L’acido acetilsalicilico (questo è il nome del principio attivo contenuto in molti farmaci, tra cui il più noto è l’Aspirina) può ridurre le morti per tumore. È questo, in sintesi, quello che sostiene l’articolo pubblicato di recente dalla rivista scientifica Lancet, in un’analisi dei dati di circa 25mila pazienti coinvolti in studi sull’uso di aspirina contro infarti e ictus. Leggendo i dati, però, emergono diverse ragioni per non gridare al miracolo e stemperare i facili entusiasmi.

Calcolate le morti, non i malati di tumore
Si muore di meno di tumore se si assumono 75 mg o più di acido acetilsalicilico ogni giorno? È questa la domanda che si sono posti i ricercatori che, per rispondere, hanno recuperato i dati provenienti da otto studi clinici dove l’acido acetilsalicilico è stato assunto per almeno quattro anni, in prevenzione di ictus e infarti. Negli studi originali sono registrate solo le morti, ma non il numero dei casi di tumore tra i soggetti: è quindi possibile che i soggetti si siano ammalati comunque e che siano poi guariti grazie alle terapie specifiche.

Mortalità ridotta, ma effetto modesto
Assumere aspirina sembrerebbe ridurre le morti per tutti i tumori che, nel corso degli studi, passano dal 3 al 2,4%. Le morti verrebbero quindi ridotte di un quinto. Una diminuzione significativa ma modesta, osservabile non prima di cinque anni di assunzione quotidiana di aspirina, anche a basse dosi. Se è vero che l’effetto è evidente per i tumori dell’apparato gastrointestinale (di cui fanno parte esofago, stomaco, intestino, pancreas), le cui morti diminuiscono della metà, è anche vero che per gli altri tumori invece l’effettivo beneficio è incerto.
Questi effetti sulla mortalità permangono a vent’anni di distanza e sembrano più evidenti tra le persone che hanno assunto aspirina per più di sette anni.
Ma di fronte a questi dati, perché oggi non è possibile consigliare a tutti di prendere un’aspirina ogni giorno? I motivi sono diversi.

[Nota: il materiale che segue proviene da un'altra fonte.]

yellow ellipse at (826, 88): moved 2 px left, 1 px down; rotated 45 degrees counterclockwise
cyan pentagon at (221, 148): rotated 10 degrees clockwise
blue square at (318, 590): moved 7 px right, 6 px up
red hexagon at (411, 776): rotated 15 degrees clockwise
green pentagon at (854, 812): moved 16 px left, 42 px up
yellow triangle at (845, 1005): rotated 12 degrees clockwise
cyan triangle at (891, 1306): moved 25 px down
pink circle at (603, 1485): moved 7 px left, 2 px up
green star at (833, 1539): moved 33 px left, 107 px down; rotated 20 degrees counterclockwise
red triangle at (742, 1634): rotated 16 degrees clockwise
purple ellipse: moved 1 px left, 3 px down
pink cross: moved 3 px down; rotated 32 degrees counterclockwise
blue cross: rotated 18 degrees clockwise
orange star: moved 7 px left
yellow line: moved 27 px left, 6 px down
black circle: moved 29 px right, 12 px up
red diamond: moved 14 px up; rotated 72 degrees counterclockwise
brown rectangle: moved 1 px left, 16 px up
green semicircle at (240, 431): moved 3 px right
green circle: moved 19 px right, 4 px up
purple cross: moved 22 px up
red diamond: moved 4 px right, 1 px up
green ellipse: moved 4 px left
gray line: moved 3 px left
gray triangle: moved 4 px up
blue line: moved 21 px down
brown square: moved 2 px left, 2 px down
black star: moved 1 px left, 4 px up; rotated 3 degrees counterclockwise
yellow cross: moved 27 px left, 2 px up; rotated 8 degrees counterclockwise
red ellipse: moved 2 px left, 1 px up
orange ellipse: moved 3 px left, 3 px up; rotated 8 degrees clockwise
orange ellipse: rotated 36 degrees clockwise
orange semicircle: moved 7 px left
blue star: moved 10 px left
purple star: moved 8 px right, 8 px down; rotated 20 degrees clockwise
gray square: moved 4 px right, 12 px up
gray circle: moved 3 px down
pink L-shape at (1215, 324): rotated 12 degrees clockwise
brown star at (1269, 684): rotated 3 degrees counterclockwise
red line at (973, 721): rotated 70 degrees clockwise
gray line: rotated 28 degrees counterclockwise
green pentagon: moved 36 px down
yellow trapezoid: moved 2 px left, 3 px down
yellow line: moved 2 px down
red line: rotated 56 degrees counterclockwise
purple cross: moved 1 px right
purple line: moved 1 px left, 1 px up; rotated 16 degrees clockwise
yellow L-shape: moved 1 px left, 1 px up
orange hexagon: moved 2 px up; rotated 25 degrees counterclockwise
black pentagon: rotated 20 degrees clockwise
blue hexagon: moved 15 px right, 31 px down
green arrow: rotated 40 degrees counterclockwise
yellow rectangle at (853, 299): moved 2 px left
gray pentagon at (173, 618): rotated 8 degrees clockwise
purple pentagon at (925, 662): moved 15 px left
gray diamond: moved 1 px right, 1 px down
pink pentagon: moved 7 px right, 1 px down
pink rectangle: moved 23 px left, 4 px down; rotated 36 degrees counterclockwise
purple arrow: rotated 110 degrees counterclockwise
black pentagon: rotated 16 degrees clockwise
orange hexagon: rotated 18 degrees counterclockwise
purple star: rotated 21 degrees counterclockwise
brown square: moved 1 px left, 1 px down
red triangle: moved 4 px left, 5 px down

Nessun dato sui rischi, a fronte di ridotti benefici
- Stando ai dati dello studio, l’assunzione regolare di aspirina non sembra dare benefici prima di cinque anni. Ma quali sono i rischi di chi fa uso giornaliero del farmaco per un lasso di tempo così prolungato? L’assunzione quotidiana di aspirina ha un effetto sulla fluidità del sangue, che coagulerà in tempi più lunghi in caso di ferite. Inoltre l’acido acetilsalicilico, come gli altri antinfiammatori non steroidei, può causare gravi effetti indesiderati a livello gastrointestinale (sanguinamento, ulcera, perforazione). Perciò non è da sottovalutare il pericolo di incorrere in un’emorragia gastrica.

- Il rischio di morire di tumore è diminuito in assoluto dello 0,6%. Tradotto, quasi 200 persone devono assumere aspirina tutti i giorni per almeno cinque anni affinché uno solo di loro non muoia a causa di tumore. A conti fatti, perciò, 199 persone assumerebbero aspirina inutilmente, con tutti i rischi che questo comporta.

- La riduzione del numero di morti per tumore non ha avuto un impatto sul dato della mortalità generale del gruppo studiato. In totale, in pratica, nei due gruppi (con aspirina e senza aspirina) non c’è stata una differenza significativa nella mortalità generale. E’ perché un numero maggiore di soggetti è morto per altre cause?

- L’effetto è limitato solo ad alcuni tumori, nello specifico a quelli gastrointestinali. Nessun effetto è visibile per molti tumori come quelli del rene, della prostata e tutti i tumori del sangue. Per altri tumori come quelli della mammella e, in generale, tutti i tumori femminili non contemplati dallo studio, non abbiamo alcun dato.

- Nonostante i ricercatori sostengano che l’effetto è riscontrabile anche a seguito della somministrazione di basse dosi, in realtà non abbiamo nessuna certezza su quale sia l’effettiva quantità di farmaco da assumere per avere un beneficio.